Hi. Yes, she's ok going to school. She's never been on a sleep over yet but as long as she didn't have to sleep on her own she'd be fine, I think. It's not so much that she needs me or her dad around but she needs another human. She's perfectly fine going on play dates or clubs without us as long as there are other people. I think, yes, she'd be fine with all of the things you mentioned but I could never leave her alone at home for any time let alone to go to the super market. She won't even let me go outside for two minutes to take the trash out.

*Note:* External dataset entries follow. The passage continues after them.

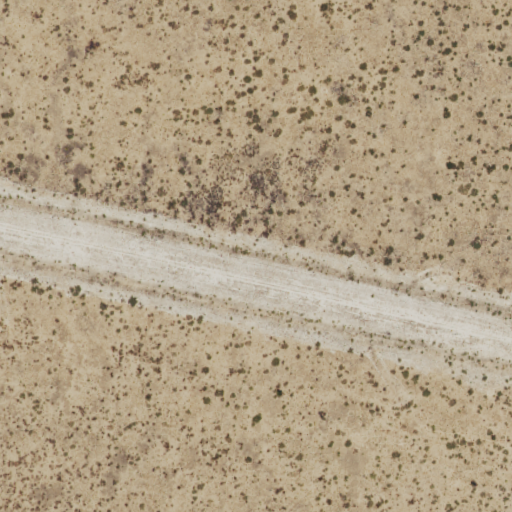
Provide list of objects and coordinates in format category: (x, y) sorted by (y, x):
airport runway: (256, 281)
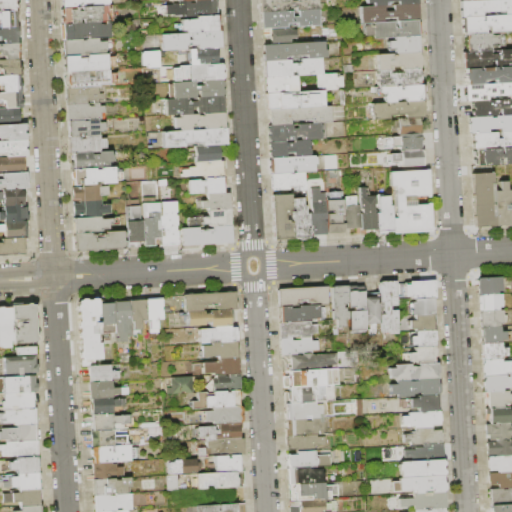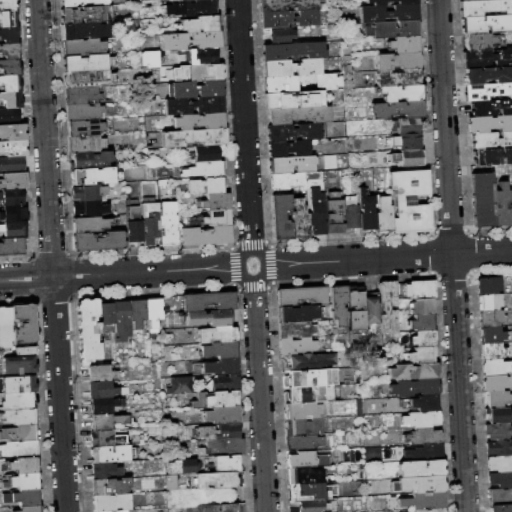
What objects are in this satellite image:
building: (465, 0)
building: (390, 2)
building: (82, 3)
building: (8, 5)
building: (285, 5)
building: (485, 8)
building: (196, 9)
building: (388, 13)
building: (82, 15)
building: (284, 17)
building: (8, 18)
building: (288, 19)
building: (485, 24)
building: (199, 25)
building: (391, 29)
building: (83, 31)
building: (9, 34)
building: (281, 36)
building: (190, 40)
building: (479, 41)
building: (403, 44)
building: (83, 47)
building: (9, 51)
building: (296, 51)
building: (202, 56)
building: (147, 58)
building: (147, 58)
building: (486, 58)
building: (393, 61)
building: (397, 61)
building: (87, 63)
building: (9, 67)
building: (290, 67)
building: (346, 68)
building: (198, 72)
building: (191, 73)
building: (487, 75)
building: (83, 77)
building: (398, 77)
building: (88, 79)
building: (486, 79)
building: (327, 81)
building: (9, 83)
building: (279, 84)
building: (194, 89)
building: (488, 91)
building: (402, 93)
building: (9, 94)
building: (81, 95)
building: (10, 99)
building: (292, 100)
building: (194, 105)
building: (491, 107)
building: (292, 108)
building: (396, 110)
building: (83, 112)
building: (299, 115)
building: (9, 116)
building: (199, 121)
building: (489, 124)
building: (406, 125)
building: (84, 127)
building: (12, 132)
building: (295, 132)
building: (193, 137)
building: (403, 140)
building: (491, 140)
building: (408, 141)
building: (85, 144)
building: (12, 148)
building: (287, 149)
building: (206, 154)
building: (492, 156)
building: (404, 157)
building: (408, 157)
building: (91, 160)
building: (202, 162)
building: (11, 164)
building: (290, 164)
building: (204, 169)
building: (331, 174)
building: (95, 176)
building: (13, 181)
building: (286, 181)
building: (205, 185)
building: (13, 197)
building: (88, 201)
building: (214, 201)
building: (409, 201)
building: (487, 201)
building: (489, 202)
building: (510, 202)
building: (401, 203)
building: (11, 204)
building: (510, 204)
building: (90, 210)
building: (314, 211)
building: (331, 211)
building: (346, 211)
building: (363, 211)
building: (365, 211)
building: (316, 212)
building: (333, 213)
building: (350, 213)
building: (14, 214)
building: (205, 214)
building: (286, 216)
building: (382, 216)
building: (215, 217)
building: (281, 217)
building: (299, 220)
building: (150, 221)
building: (192, 222)
building: (133, 223)
building: (157, 223)
building: (168, 223)
building: (89, 224)
building: (130, 226)
building: (13, 229)
building: (204, 235)
building: (97, 241)
road: (251, 242)
building: (10, 246)
building: (12, 246)
road: (152, 249)
road: (51, 255)
road: (251, 255)
road: (452, 255)
road: (50, 256)
road: (16, 258)
road: (269, 263)
road: (234, 264)
road: (256, 265)
road: (70, 275)
road: (33, 277)
road: (253, 284)
building: (488, 285)
road: (153, 290)
building: (419, 290)
building: (511, 291)
building: (301, 296)
road: (53, 297)
road: (17, 298)
building: (489, 301)
building: (208, 302)
building: (417, 303)
building: (339, 305)
building: (386, 306)
building: (422, 306)
building: (388, 307)
building: (355, 308)
building: (297, 312)
building: (371, 313)
building: (153, 314)
building: (137, 315)
building: (297, 317)
building: (105, 318)
building: (210, 318)
building: (489, 318)
building: (121, 320)
building: (110, 321)
building: (23, 323)
building: (421, 323)
building: (15, 325)
building: (5, 328)
building: (295, 329)
building: (87, 331)
building: (216, 334)
building: (491, 335)
building: (211, 336)
building: (423, 339)
building: (296, 346)
building: (419, 346)
building: (22, 349)
building: (218, 349)
building: (24, 350)
building: (492, 351)
building: (422, 355)
building: (150, 359)
building: (311, 361)
building: (16, 364)
building: (18, 365)
building: (220, 365)
building: (496, 366)
building: (154, 370)
building: (493, 370)
building: (414, 371)
building: (100, 373)
building: (311, 377)
building: (223, 382)
building: (497, 382)
building: (17, 384)
building: (177, 384)
building: (413, 384)
building: (178, 385)
building: (414, 387)
building: (103, 389)
building: (310, 394)
building: (215, 399)
building: (497, 399)
building: (18, 401)
building: (421, 403)
building: (104, 404)
building: (215, 405)
building: (327, 408)
building: (303, 411)
building: (223, 415)
building: (497, 415)
building: (18, 417)
building: (421, 419)
building: (107, 420)
building: (304, 427)
building: (154, 431)
building: (227, 431)
building: (498, 431)
building: (19, 433)
building: (418, 435)
building: (422, 436)
building: (104, 438)
building: (18, 441)
building: (106, 442)
building: (303, 442)
building: (224, 447)
building: (499, 447)
building: (19, 449)
building: (424, 453)
building: (110, 454)
building: (219, 455)
building: (306, 460)
building: (500, 463)
building: (227, 464)
building: (24, 465)
building: (182, 466)
building: (421, 469)
building: (176, 470)
building: (104, 471)
building: (303, 476)
building: (498, 477)
building: (500, 479)
building: (220, 480)
building: (26, 482)
building: (170, 483)
building: (419, 484)
building: (425, 485)
building: (110, 486)
building: (306, 489)
building: (312, 491)
building: (500, 496)
building: (23, 497)
building: (423, 501)
building: (111, 502)
building: (311, 505)
building: (219, 507)
building: (499, 507)
building: (221, 508)
building: (501, 508)
building: (29, 509)
building: (431, 510)
building: (115, 511)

However, if anyone else was with her, I think, she'd be fine for hours even without seeing me or dh.

OP posts:
NightSprinkles · 17/02/2023 00:37

OliveWah · 16/02/2023 23:21

This will sound a bit random, but does your DD have asthma and use a brown "preventative" inhaler? I ask because our usually happy and self-assured (then) 6 year old DD suddenly started crying every time I tried to drop her off at school and couldn't bear to be separated from me just a few days after starting using an inhaler of this type. It took a couple of months of various appointments with Drs and Therapists, but eventually we tried stopping the inhaler and within 48 hours, she was back to her usual self - I had no idea it could affect someone in this way, so just thought I'd mention it on the very small off chance your DD is suffering in the same way. Whatever the issue is, you have my sympathies, as it's incredibly hard when your DD is so distressed and you can't work out what to do to help.

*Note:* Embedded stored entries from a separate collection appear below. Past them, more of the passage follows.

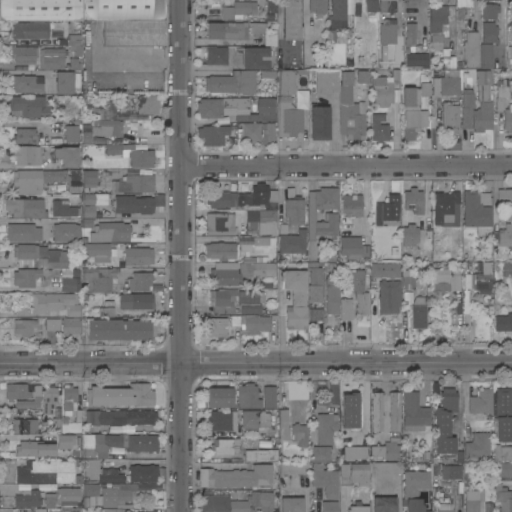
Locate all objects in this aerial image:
building: (462, 3)
building: (369, 5)
building: (372, 5)
building: (387, 5)
building: (314, 6)
building: (387, 6)
building: (317, 7)
building: (462, 7)
building: (81, 9)
building: (122, 9)
building: (236, 9)
building: (40, 10)
building: (238, 10)
building: (489, 10)
building: (488, 11)
building: (337, 12)
road: (419, 13)
building: (289, 19)
building: (291, 19)
road: (304, 22)
building: (438, 25)
building: (388, 27)
building: (29, 29)
building: (436, 29)
building: (224, 30)
building: (226, 30)
building: (410, 31)
building: (489, 31)
building: (133, 32)
building: (263, 32)
building: (386, 32)
building: (486, 32)
building: (408, 34)
building: (469, 47)
building: (471, 47)
building: (388, 53)
building: (23, 54)
building: (21, 55)
building: (215, 55)
building: (216, 55)
building: (484, 55)
building: (486, 55)
building: (50, 57)
building: (255, 57)
building: (51, 58)
building: (253, 58)
building: (415, 59)
building: (417, 59)
building: (73, 64)
building: (360, 76)
building: (347, 77)
building: (483, 77)
building: (326, 79)
building: (324, 80)
building: (66, 81)
building: (286, 81)
building: (62, 82)
building: (230, 82)
building: (232, 82)
building: (27, 83)
building: (24, 84)
building: (446, 85)
building: (384, 87)
building: (414, 97)
building: (121, 103)
building: (145, 104)
building: (148, 104)
building: (26, 106)
building: (28, 106)
building: (475, 106)
building: (415, 107)
building: (467, 107)
building: (235, 108)
building: (236, 108)
building: (75, 110)
building: (106, 110)
building: (291, 113)
building: (448, 115)
building: (482, 116)
building: (450, 117)
building: (507, 118)
building: (507, 118)
building: (413, 119)
building: (349, 120)
building: (351, 120)
building: (318, 122)
building: (319, 122)
building: (106, 126)
building: (377, 126)
building: (378, 127)
building: (99, 129)
building: (256, 132)
building: (257, 132)
building: (69, 133)
building: (71, 133)
building: (213, 134)
building: (23, 135)
building: (24, 135)
building: (211, 135)
building: (26, 154)
building: (132, 154)
building: (25, 155)
building: (66, 155)
building: (64, 156)
building: (139, 158)
road: (346, 163)
building: (89, 178)
building: (32, 179)
building: (35, 179)
building: (73, 181)
building: (133, 181)
building: (133, 183)
building: (253, 196)
building: (253, 197)
building: (95, 198)
building: (217, 198)
building: (326, 198)
building: (220, 199)
building: (412, 200)
building: (414, 200)
building: (505, 201)
building: (505, 202)
building: (132, 204)
building: (134, 204)
building: (350, 204)
building: (352, 204)
building: (86, 206)
building: (23, 207)
building: (24, 207)
building: (61, 208)
building: (62, 208)
building: (446, 208)
building: (475, 208)
building: (292, 209)
building: (386, 209)
building: (387, 209)
building: (444, 209)
building: (294, 210)
building: (96, 211)
building: (478, 211)
building: (319, 215)
building: (261, 221)
building: (261, 221)
building: (218, 223)
building: (220, 223)
building: (327, 225)
building: (110, 231)
building: (22, 232)
building: (22, 232)
building: (64, 232)
building: (65, 232)
building: (108, 232)
building: (410, 234)
building: (408, 235)
building: (504, 235)
building: (505, 235)
building: (263, 240)
building: (292, 240)
building: (292, 242)
building: (353, 247)
building: (96, 248)
building: (351, 248)
building: (218, 250)
building: (220, 250)
building: (312, 250)
building: (21, 251)
building: (96, 251)
building: (42, 254)
building: (136, 256)
building: (136, 256)
road: (180, 256)
building: (55, 258)
building: (507, 268)
building: (382, 269)
building: (507, 269)
building: (240, 270)
building: (238, 271)
building: (26, 276)
building: (23, 277)
building: (98, 278)
building: (480, 278)
building: (96, 279)
building: (407, 279)
building: (446, 279)
building: (479, 279)
building: (140, 280)
building: (71, 281)
building: (138, 281)
building: (406, 281)
building: (443, 281)
building: (314, 282)
building: (68, 284)
building: (313, 284)
building: (386, 285)
building: (358, 291)
building: (359, 291)
building: (331, 295)
building: (249, 296)
building: (387, 296)
building: (294, 298)
building: (296, 298)
building: (330, 299)
building: (136, 300)
building: (222, 300)
building: (134, 301)
building: (221, 301)
building: (55, 302)
building: (248, 302)
building: (53, 303)
building: (344, 308)
building: (345, 308)
building: (250, 309)
building: (106, 311)
building: (418, 313)
building: (316, 314)
building: (416, 316)
building: (502, 321)
building: (250, 323)
building: (251, 323)
building: (503, 323)
building: (50, 324)
building: (52, 324)
building: (68, 325)
building: (70, 325)
building: (213, 326)
building: (22, 327)
building: (23, 327)
building: (214, 327)
building: (101, 329)
building: (119, 329)
building: (136, 329)
road: (256, 362)
building: (15, 391)
building: (17, 391)
building: (120, 395)
building: (120, 395)
building: (266, 395)
building: (246, 396)
building: (248, 396)
building: (217, 397)
building: (219, 397)
building: (269, 397)
building: (49, 398)
building: (446, 398)
building: (31, 399)
building: (47, 399)
building: (28, 400)
building: (70, 400)
building: (479, 401)
building: (480, 401)
building: (348, 410)
building: (349, 410)
building: (377, 410)
building: (394, 410)
building: (414, 410)
building: (384, 412)
building: (412, 412)
building: (503, 414)
building: (136, 416)
building: (501, 416)
building: (91, 417)
building: (114, 418)
building: (252, 418)
building: (221, 419)
building: (255, 419)
building: (221, 420)
building: (445, 421)
building: (284, 424)
building: (23, 426)
building: (24, 426)
building: (324, 428)
building: (441, 433)
building: (297, 434)
building: (299, 434)
building: (323, 438)
building: (66, 441)
building: (99, 442)
building: (118, 442)
building: (142, 443)
building: (478, 444)
building: (475, 445)
building: (224, 446)
building: (224, 446)
building: (33, 448)
building: (33, 449)
building: (386, 449)
building: (383, 450)
building: (353, 452)
building: (317, 453)
building: (355, 453)
building: (501, 453)
building: (261, 454)
building: (259, 455)
building: (504, 460)
building: (291, 467)
building: (294, 467)
building: (384, 467)
building: (385, 467)
building: (505, 468)
building: (88, 469)
building: (90, 469)
building: (45, 471)
building: (449, 471)
building: (451, 471)
building: (43, 472)
building: (141, 473)
building: (143, 473)
building: (352, 473)
building: (354, 473)
building: (110, 476)
building: (237, 476)
building: (235, 477)
building: (324, 480)
building: (323, 481)
building: (413, 482)
building: (414, 489)
building: (109, 495)
building: (65, 496)
building: (25, 498)
building: (50, 498)
building: (502, 498)
building: (504, 499)
building: (47, 500)
building: (474, 500)
building: (472, 501)
building: (213, 502)
building: (237, 502)
building: (251, 502)
building: (289, 504)
building: (291, 504)
building: (382, 504)
building: (384, 504)
building: (412, 505)
building: (327, 506)
building: (329, 506)
building: (357, 507)
building: (442, 507)
building: (444, 507)
building: (355, 508)
building: (38, 509)
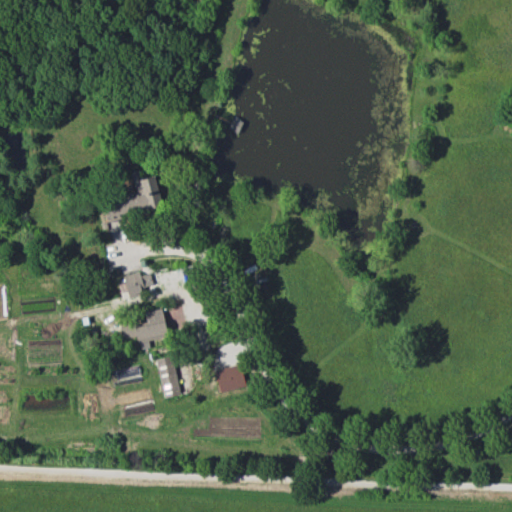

No, she doesn't but wow that's really interesting. The brown inhaler is a steroid isn't it and I know some steroids can affect your mood.. Phew, good you figured out it was the inhaler for your DD.

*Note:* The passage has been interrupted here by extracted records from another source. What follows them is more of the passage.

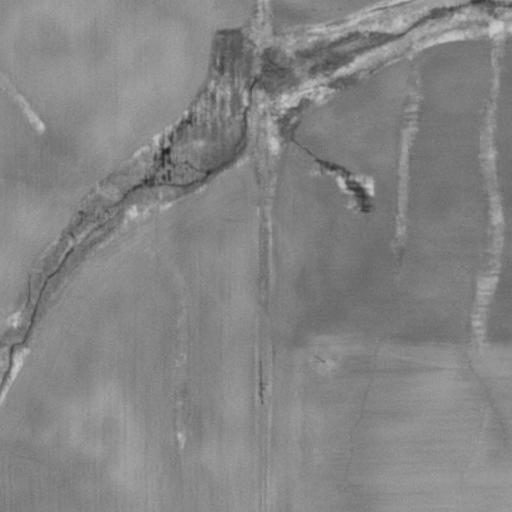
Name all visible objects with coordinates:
road: (259, 256)
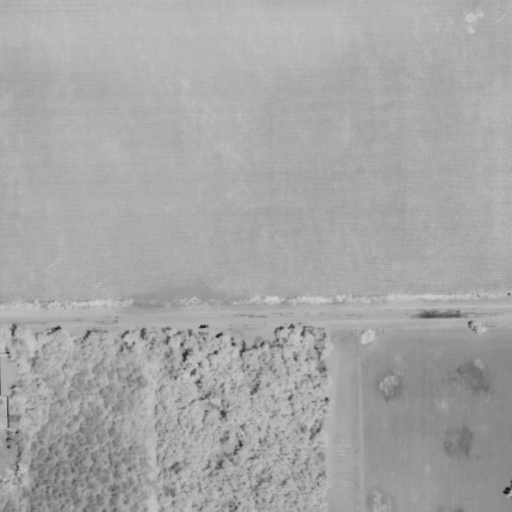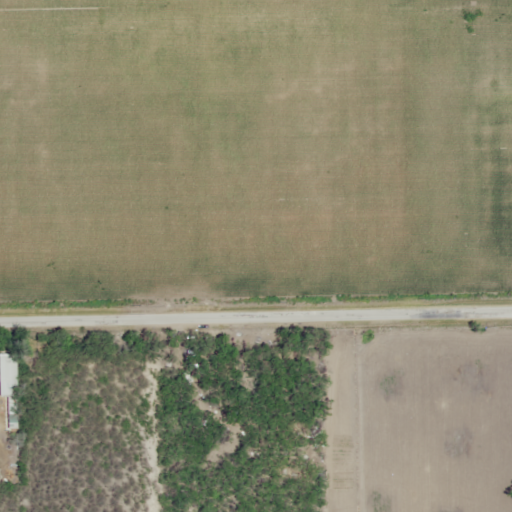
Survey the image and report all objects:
building: (416, 116)
crop: (255, 143)
road: (256, 321)
building: (7, 379)
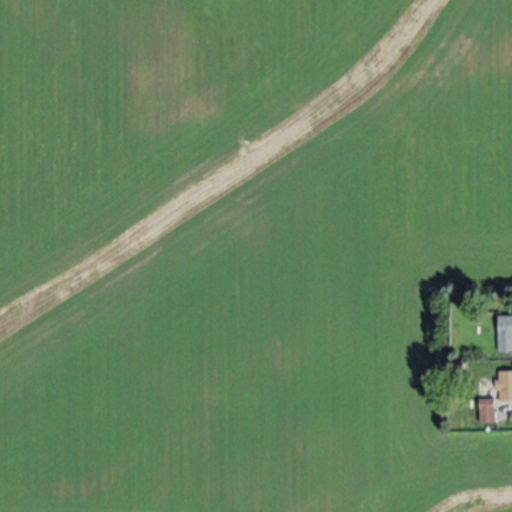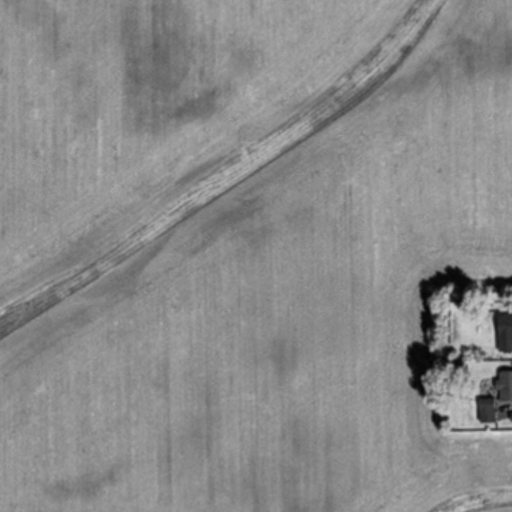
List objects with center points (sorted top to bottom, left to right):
crop: (247, 251)
building: (505, 334)
building: (504, 385)
building: (487, 411)
building: (510, 416)
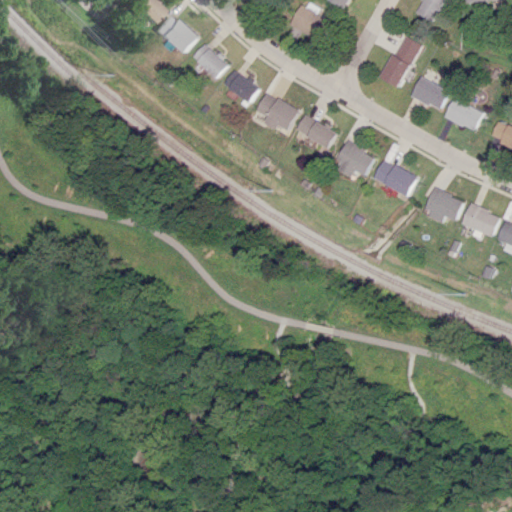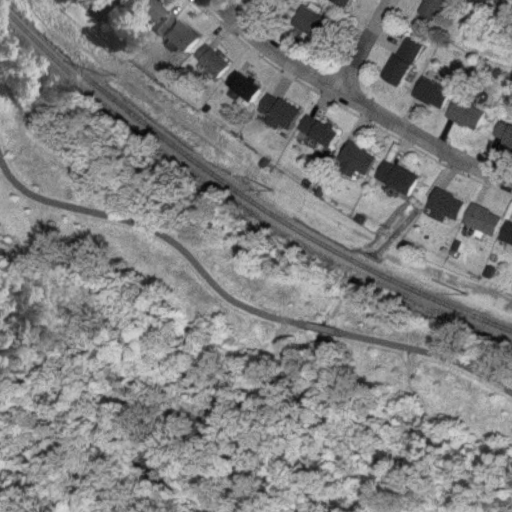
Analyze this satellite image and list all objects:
building: (257, 0)
building: (476, 0)
building: (337, 2)
building: (109, 3)
building: (430, 8)
building: (149, 9)
building: (306, 22)
building: (176, 33)
road: (358, 45)
building: (208, 60)
building: (402, 60)
building: (239, 85)
building: (432, 92)
road: (353, 101)
building: (275, 111)
building: (466, 114)
building: (316, 131)
building: (504, 131)
building: (353, 158)
building: (398, 177)
railway: (238, 194)
building: (445, 205)
building: (483, 219)
road: (157, 234)
building: (507, 235)
road: (318, 327)
road: (423, 352)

Ds might need the brown inhaler in the future so I'll keep that in mind.

OP posts:
Isthisexpected · 17/02/2023 00:46

Did it start with Covid? She was almost 4 right? I imagine she's scared something will happen to you or her if you're not together and she just needs time and reassurance, although some of the resources suggested might help. She won't necessarily be able to put her fears into words but the most important thing is you teach her it's ok to show when we're scared as people will help.

MeinKraft · 17/02/2023 00:58

My son is similar, he's almost 6. He goes to clubs and school just fine but at home wants company to go to the toilet. When I ask him what he's scared of he says he's scared of Alexa! He doesn't really grasp that Alexa is just a machine and doesn't have the capacity to know what he's doing/scold him etc.

Anyway he got a TV in his room over Christmas and then he wanted to spend time in his room. All of a sudden now that he has an impetus to be there, he's not so scared anymore to spend time alone in his room. He still asks for company to the toilet sometimes but I've also heard him dashing there on his own so I believe he's getting there slowly.

He had lots of questions about death around when the queen died which maybe had an impact but he seems to have stopped with that now. It's a funny little age, starting school, realising people can die, learning about technology. They'll get there with love and patience.

Justfolditin · 17/02/2023 01:06

I had this as a child around 7 years old. I remember the feeling that I thought my parents would run off and leave me! It was an awful feeling. The only explanation in my case is my parents separated around that time.
The good news is I grew out of it. It will just be a phase.